GCP Compute Engine with Bastion Host is a commonly used security configuration for providing secure access to virtual machines (VMs) in GCP. A bastion host is a special-purpose VM that acts as an intermediary between your local computer and the VMs you want to access.
SSH
Secure Shell (SSH) is a widely used protocol for accessing remote servers and computing resources. Google Cloud Platform (GCP) Compute Engine provides a powerful platform for deploying virtual machines in the cloud. In this blog post, we will explore how to SSH into a GCP Compute Engine instance using a Bastion host.
What is a Bastion Host?
A bastion host is a secure intermediary server that acts as a gateway for remote access to a private network. In the context of GCP Compute Engine, a bastion host is used to provide secure access to instances running in a Virtual Private Cloud (VPC).
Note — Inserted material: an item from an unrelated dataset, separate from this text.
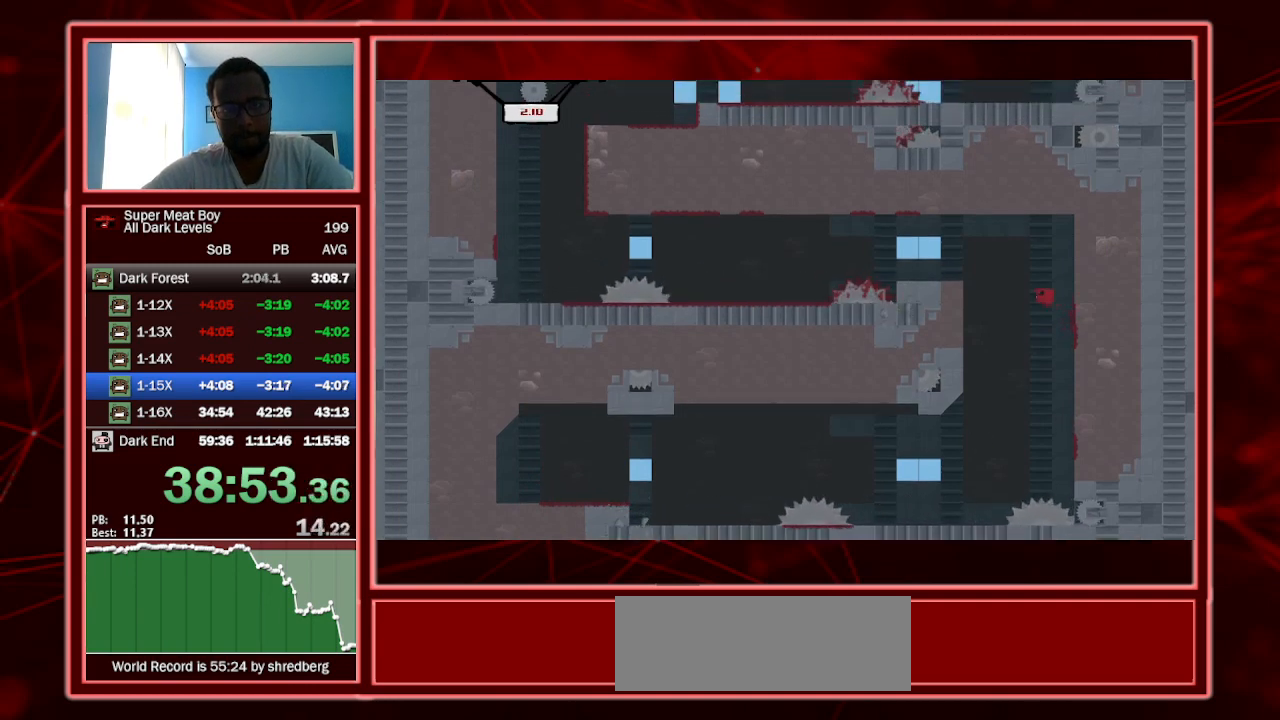
{"keys": ["left", "shift"], "events": [[367, "space", "up"]]}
Benefits of using a bastion host for accessing VMs in GCP
Enhanced security: A bastion host acts as a secure gateway to your VMs, reducing the surface area for attacks.
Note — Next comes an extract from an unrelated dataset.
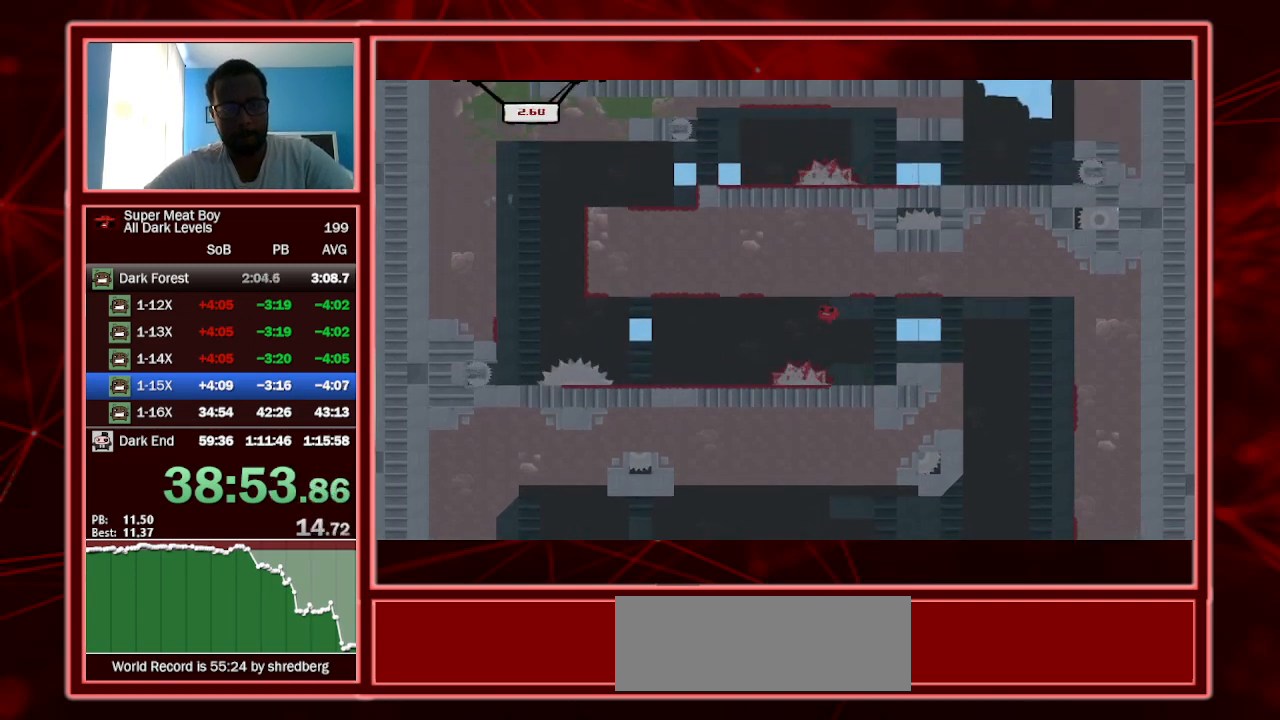
{"keys": ["left", "shift", "space"], "events": [[300, "left", "up"], [300, "right", "down"], [434, "left", "down"], [434, "space", "down"], [500, "right", "up"]]}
Centralized access control: With a bastion host, you can centralize access control and log for all SSH connections to your VMs.
Simplified management: A bastion host can reduce the complexity of managing SSH keys for multiple VMs.
Steps to set up Bastion Host
- Create a VPC network: Create a VPC network in GCP, which will be used to host your VMs and a bastion host.
gcloud compute networks create bastion-vpc \
--subnet-mode=custom
- Create two subnets in the VPC network
gcloud compute networks subnets create subnet-a --network=bastion-vpc --region=us-central1 --range=10.250.40.0/27
gcloud compute networks subnets create subnet-b --network=bastion-vpc --region=us-central1 --range=10.250.41.0/9
Note: Delete your default vpc before running the above commands
- Create a bastion host VM: Create a new Compute Engine instance that will act as the bastion host. Ensure that this VM is in the same VPC network as your target VMs.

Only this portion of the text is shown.